Dans les processus de transition démocratiques, malgré l’opposition qui existe entre les élites qui recourent à la ruse pour gouverner et celles qui emploient la force, les premières seront amenées à remplacer les secondes. Dans cette course au pouvoir, la ruse est aussi et surtout la capacité à produire le discours idéologique le plus fédérateur, et c’est vers cela que sont orientés aujourd’hui les objectifs de l’activisme politique des élites arabes. On peut constater, qu’après la chute des premiers dictateurs arabes les processus de transition politique en cours n’ont toujours pas débouché sur l’instauration de réels régimes démocratiques. À l’évidence la chute des dictateurs n’implique pas systématiquement la fin de la dictature, du moins de sitôt. La raison de ce déficit démocratique est principalement imputable aux orientations idéologiques islamiques prônées par une majorité de l’élite, selon une grille d’arguments déployés ostentatoirement à travers un discours idéologique construit autour de leurs stratégies au pouvoir, au détriment d’un véritable débat pour la compréhension commune du concept de démocratie. Ces arguments sont puisés généralement dans le projet de société dominant au sein des sociétés arabes, qui est largement tributaire d’élaborations théoriques de la part d’une élite, qui, soit elle instrumentalise la religion (l’idéologie nationaliste populiste), soit, que ses structures mentales sont profondément caractérisées par leur attachement à des représentations politico-religieuses (les idéologies islamistes), combinées a des prédispositions anthropologiques néopatriarcales, qui les empêche de débattre, notamment, autour des sources du droit, de la place de la Chari’a, du statut de la religion et de la place des partis fondés sur la religion. Ces positions conservatrices excluent d’emblée toute possibilité d’ouverture du débat aux autres composantes du champ politique arabe, notamment, les réformistes laïques, qui constituent structurellement une composante politique non négligeable.

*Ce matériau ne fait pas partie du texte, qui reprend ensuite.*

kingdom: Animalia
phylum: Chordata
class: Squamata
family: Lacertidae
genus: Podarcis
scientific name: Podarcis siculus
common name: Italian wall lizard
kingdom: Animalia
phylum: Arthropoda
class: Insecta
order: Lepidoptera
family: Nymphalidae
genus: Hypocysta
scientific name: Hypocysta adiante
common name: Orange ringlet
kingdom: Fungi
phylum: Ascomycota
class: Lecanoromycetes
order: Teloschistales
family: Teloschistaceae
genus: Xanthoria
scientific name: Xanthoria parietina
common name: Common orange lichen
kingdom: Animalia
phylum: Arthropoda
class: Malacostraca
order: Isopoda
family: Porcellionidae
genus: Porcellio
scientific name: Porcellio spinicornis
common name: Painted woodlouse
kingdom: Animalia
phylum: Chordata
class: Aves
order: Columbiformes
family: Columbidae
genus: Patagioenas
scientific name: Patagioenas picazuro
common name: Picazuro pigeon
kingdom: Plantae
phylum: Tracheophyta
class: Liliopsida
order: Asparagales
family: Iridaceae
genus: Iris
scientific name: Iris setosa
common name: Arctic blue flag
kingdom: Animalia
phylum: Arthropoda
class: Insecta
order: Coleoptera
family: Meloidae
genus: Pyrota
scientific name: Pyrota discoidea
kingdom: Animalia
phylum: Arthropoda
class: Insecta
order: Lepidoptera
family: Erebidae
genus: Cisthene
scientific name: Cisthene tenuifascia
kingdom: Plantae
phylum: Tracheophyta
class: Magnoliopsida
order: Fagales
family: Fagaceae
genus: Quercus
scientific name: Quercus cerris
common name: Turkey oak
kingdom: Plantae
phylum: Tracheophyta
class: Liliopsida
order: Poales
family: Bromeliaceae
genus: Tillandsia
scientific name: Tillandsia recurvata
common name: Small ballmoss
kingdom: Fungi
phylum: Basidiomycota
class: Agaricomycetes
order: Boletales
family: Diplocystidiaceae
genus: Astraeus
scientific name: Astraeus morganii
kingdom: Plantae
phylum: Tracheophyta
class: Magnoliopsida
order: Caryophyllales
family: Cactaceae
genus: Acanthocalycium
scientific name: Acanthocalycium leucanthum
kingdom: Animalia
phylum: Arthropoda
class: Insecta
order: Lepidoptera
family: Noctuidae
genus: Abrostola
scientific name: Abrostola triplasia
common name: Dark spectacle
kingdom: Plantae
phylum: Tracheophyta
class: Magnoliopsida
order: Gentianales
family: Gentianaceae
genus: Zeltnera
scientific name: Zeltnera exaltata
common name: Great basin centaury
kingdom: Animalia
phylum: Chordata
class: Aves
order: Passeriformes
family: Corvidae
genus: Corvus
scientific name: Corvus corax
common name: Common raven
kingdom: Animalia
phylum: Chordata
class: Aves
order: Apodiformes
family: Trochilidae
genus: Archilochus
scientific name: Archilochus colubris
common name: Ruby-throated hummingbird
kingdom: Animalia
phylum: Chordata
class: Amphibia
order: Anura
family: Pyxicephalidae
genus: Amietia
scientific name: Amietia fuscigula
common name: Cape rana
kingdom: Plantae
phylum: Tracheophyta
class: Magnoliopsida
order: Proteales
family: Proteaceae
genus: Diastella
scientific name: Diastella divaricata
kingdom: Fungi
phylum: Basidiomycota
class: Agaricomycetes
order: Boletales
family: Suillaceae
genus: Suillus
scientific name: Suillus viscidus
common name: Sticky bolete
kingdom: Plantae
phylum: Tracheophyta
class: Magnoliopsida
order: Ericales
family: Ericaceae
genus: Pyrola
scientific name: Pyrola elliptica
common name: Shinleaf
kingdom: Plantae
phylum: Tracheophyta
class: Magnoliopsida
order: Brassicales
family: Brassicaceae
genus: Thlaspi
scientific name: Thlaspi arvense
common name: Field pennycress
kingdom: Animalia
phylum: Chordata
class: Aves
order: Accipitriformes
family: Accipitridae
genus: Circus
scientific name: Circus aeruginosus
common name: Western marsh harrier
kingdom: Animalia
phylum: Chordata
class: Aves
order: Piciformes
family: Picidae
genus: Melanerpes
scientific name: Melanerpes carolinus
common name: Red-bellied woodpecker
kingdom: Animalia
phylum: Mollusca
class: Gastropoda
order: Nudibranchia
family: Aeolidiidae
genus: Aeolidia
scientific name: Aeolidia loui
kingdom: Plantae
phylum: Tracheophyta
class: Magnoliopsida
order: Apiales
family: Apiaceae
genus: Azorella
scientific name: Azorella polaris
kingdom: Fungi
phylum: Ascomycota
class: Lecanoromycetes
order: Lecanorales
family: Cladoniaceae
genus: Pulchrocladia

Devant cet immobilisme, le processus en cours n’a d’autres perspectives possibles, que la reconduction des régimes nationalistes populistes déjà au pouvoir et «rénovés» en la circonstance. Tout au plus, il y a de fortes probabilités de voir émerger des régimes islamistes «modérés» tolérant l’alternance au pouvoir mais seulement à l’intérieur des cadres idéologiques de l’Islam politique. Dans les cas extrêmes, on peut s’attendre à l’instauration de théocraties se référant aux lois fondamentales de l’Islam et qui appliqueront strictement la chari’a comme source unique du droit, enterrant pour longtemps encore les aspirations populaires à de véritables sociétés démocratiques.
Dans tous les pays arabes en transition politique, ayant déjà réussi à faire chuter leurs dictateurs, qui ont laissé un grand vide politique derrière eux, les mouvements islamistes n’ont eu aucun mal à s’organiser et à s’attirer la sympathie autour de leurs discours de la part de la majorité des populations qui se sont soulevées pour rejeter les nationalismes populistes autoritaires et corrompus. Cette adhésion massive et spontanée s’explique par la prédisposition de ces populations à s’identifier au discours islamiste, qui satisfait et renforce leur sentiment identitaire caractérisé par un imaginaire politique et social structuré autour des valeurs religieuses islamiques. Non pas que cette adhésion populaire et massive est un choix politique réfléchi et mûri, qui serait le résultat d’une expérience démocratique où plusieurs discours idéologiques s’affrontaient dans l’espace public, à ne pas en douter, que cela est dû certainement à l’absence totale de débat démocratique conjugué à l’indisposition des consciences populaires, longtemps victimes d’une dépolitisation systématique de la part de régimes totalitaires et répressifs.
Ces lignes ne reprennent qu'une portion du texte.